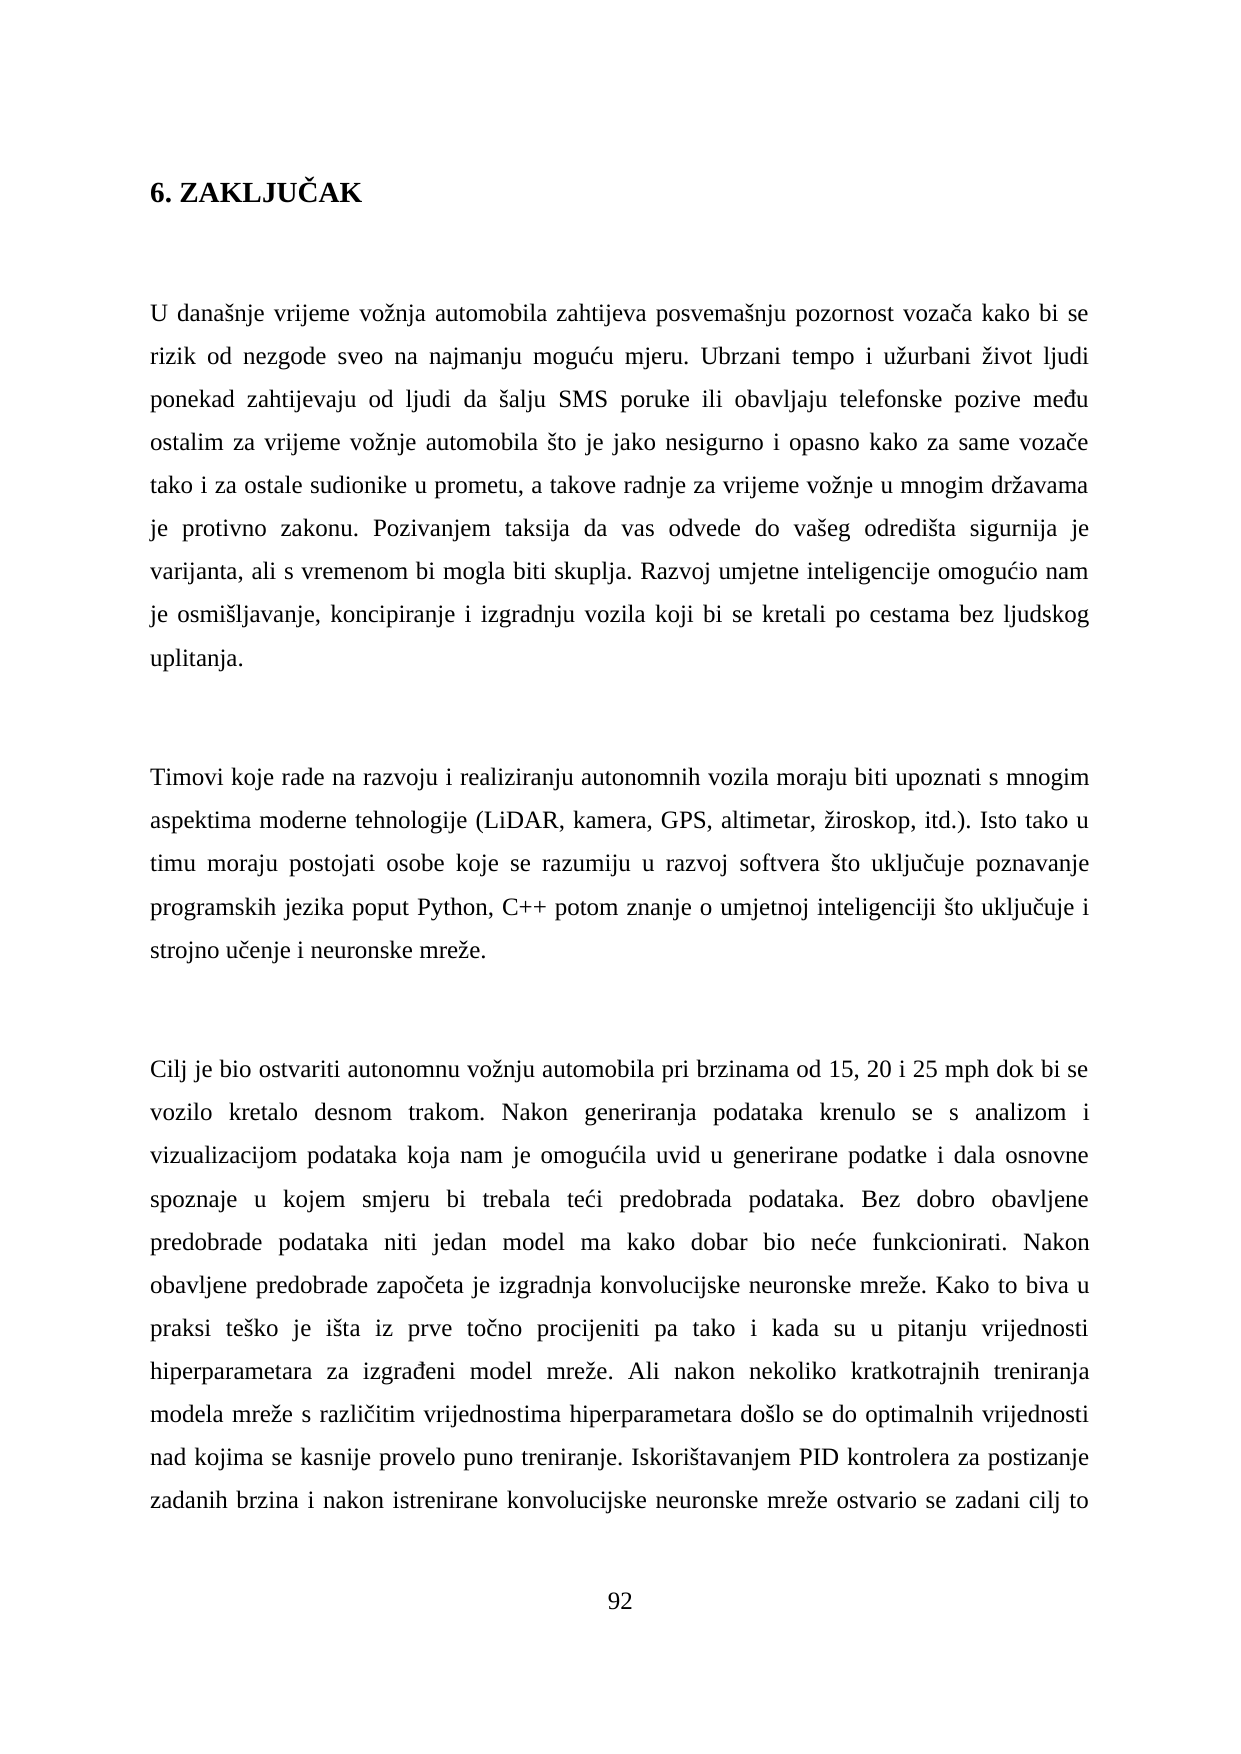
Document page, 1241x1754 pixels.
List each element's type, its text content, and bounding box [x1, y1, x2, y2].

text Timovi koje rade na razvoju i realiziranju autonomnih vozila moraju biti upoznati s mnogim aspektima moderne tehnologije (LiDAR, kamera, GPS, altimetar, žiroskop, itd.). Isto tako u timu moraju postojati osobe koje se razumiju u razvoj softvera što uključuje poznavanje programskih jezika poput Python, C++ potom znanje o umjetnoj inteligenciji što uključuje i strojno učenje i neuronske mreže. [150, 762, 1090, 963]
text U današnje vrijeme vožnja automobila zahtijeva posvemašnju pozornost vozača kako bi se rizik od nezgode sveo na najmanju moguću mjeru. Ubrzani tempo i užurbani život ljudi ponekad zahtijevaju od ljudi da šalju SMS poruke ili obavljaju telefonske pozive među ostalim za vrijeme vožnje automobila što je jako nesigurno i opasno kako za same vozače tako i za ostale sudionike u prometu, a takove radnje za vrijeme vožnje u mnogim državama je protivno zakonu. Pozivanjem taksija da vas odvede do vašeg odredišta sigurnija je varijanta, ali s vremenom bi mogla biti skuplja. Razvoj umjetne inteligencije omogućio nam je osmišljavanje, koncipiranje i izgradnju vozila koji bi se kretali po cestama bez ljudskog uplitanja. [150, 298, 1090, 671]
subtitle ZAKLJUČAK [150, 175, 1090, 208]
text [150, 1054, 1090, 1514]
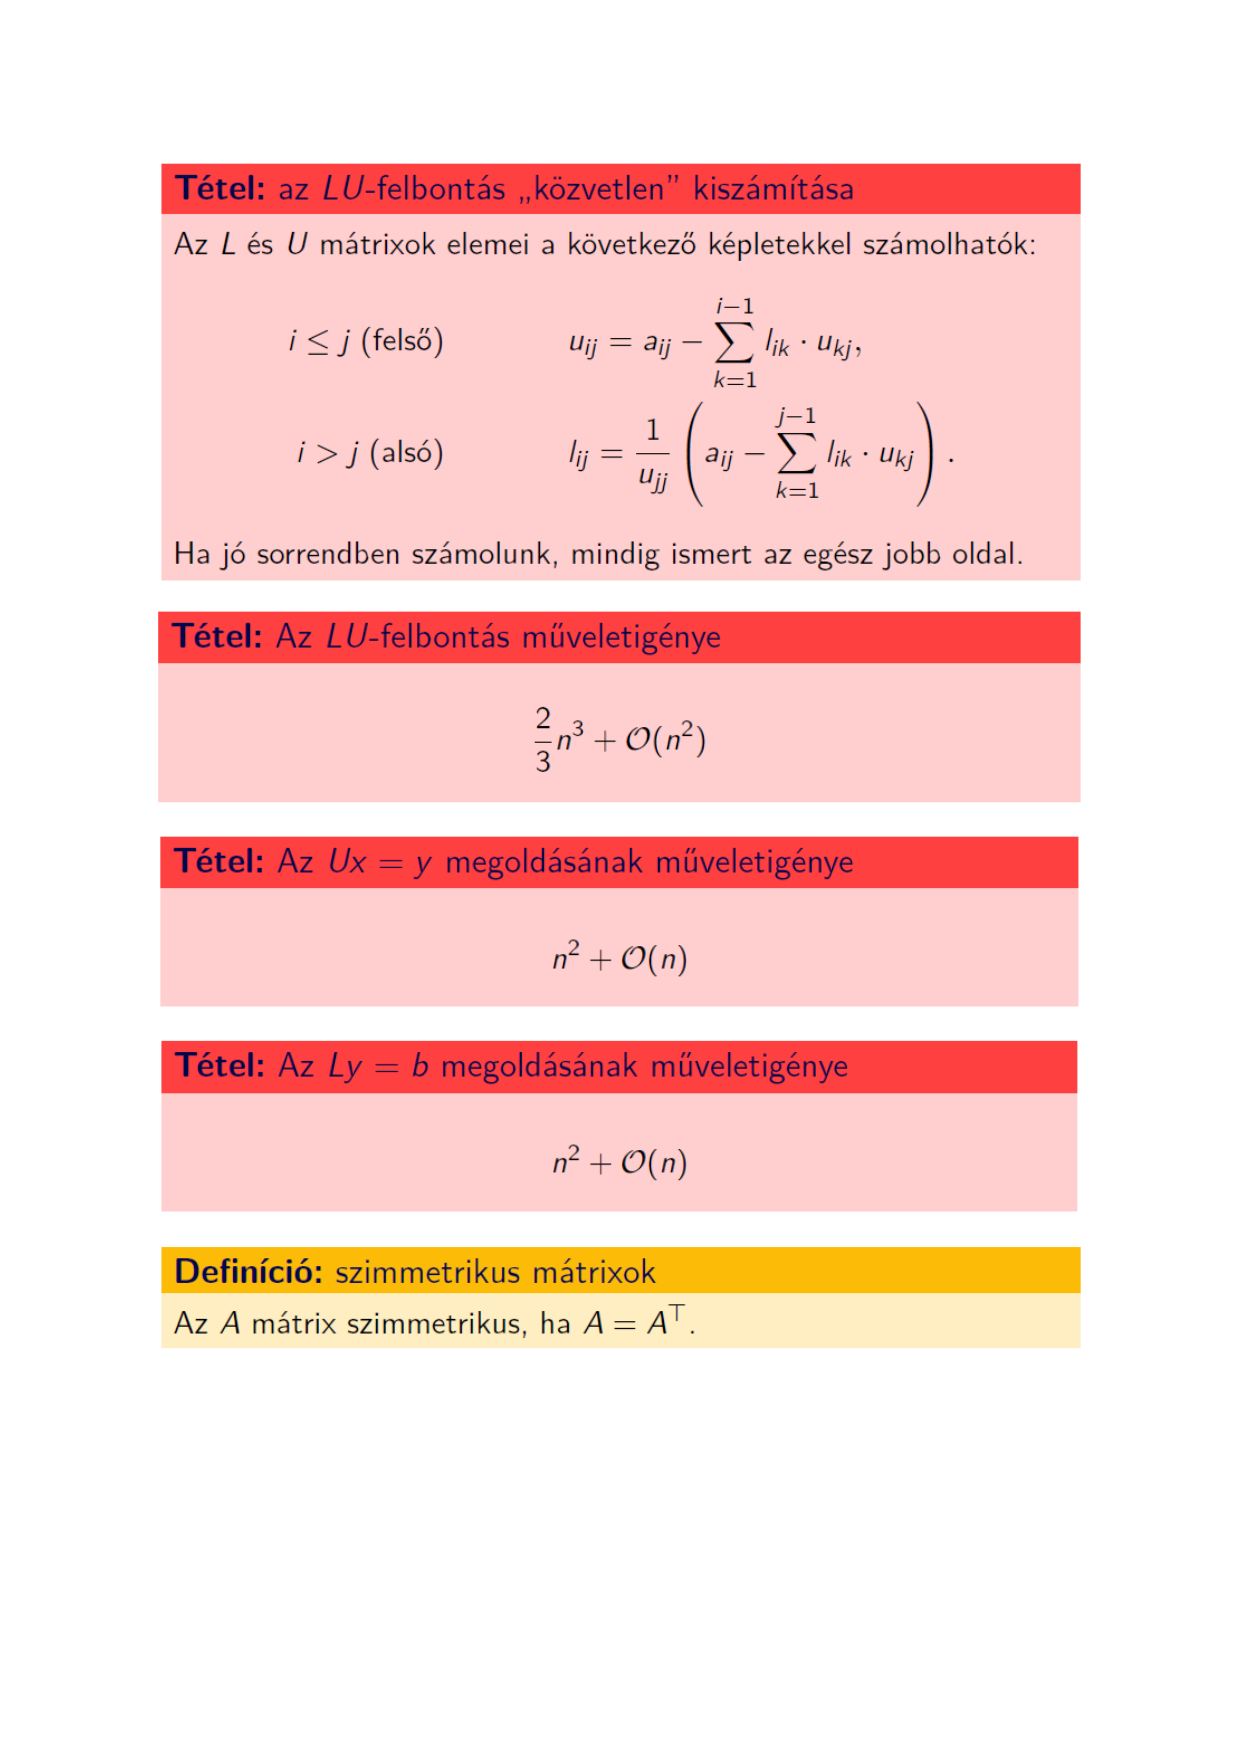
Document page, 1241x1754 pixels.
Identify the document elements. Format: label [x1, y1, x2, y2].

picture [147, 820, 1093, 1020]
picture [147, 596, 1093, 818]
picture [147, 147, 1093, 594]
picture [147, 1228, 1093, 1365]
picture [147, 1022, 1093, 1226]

▸ **Exercise brief**: All lines from the one containing "text [150, 1054, 1090, 1514]" through the final line of the records are to be retyped exactly; no other lines and no pictures are to be included.

▸ **Written response**:
text [150, 1054, 1090, 1514]
Document page, 1241x1754 pixels.
Identify the document elements. Format: label [x1, y1, x2, y2].

picture [147, 820, 1093, 1020]
picture [147, 596, 1093, 818]
picture [147, 147, 1093, 594]
picture [147, 1228, 1093, 1365]
picture [147, 1022, 1093, 1226]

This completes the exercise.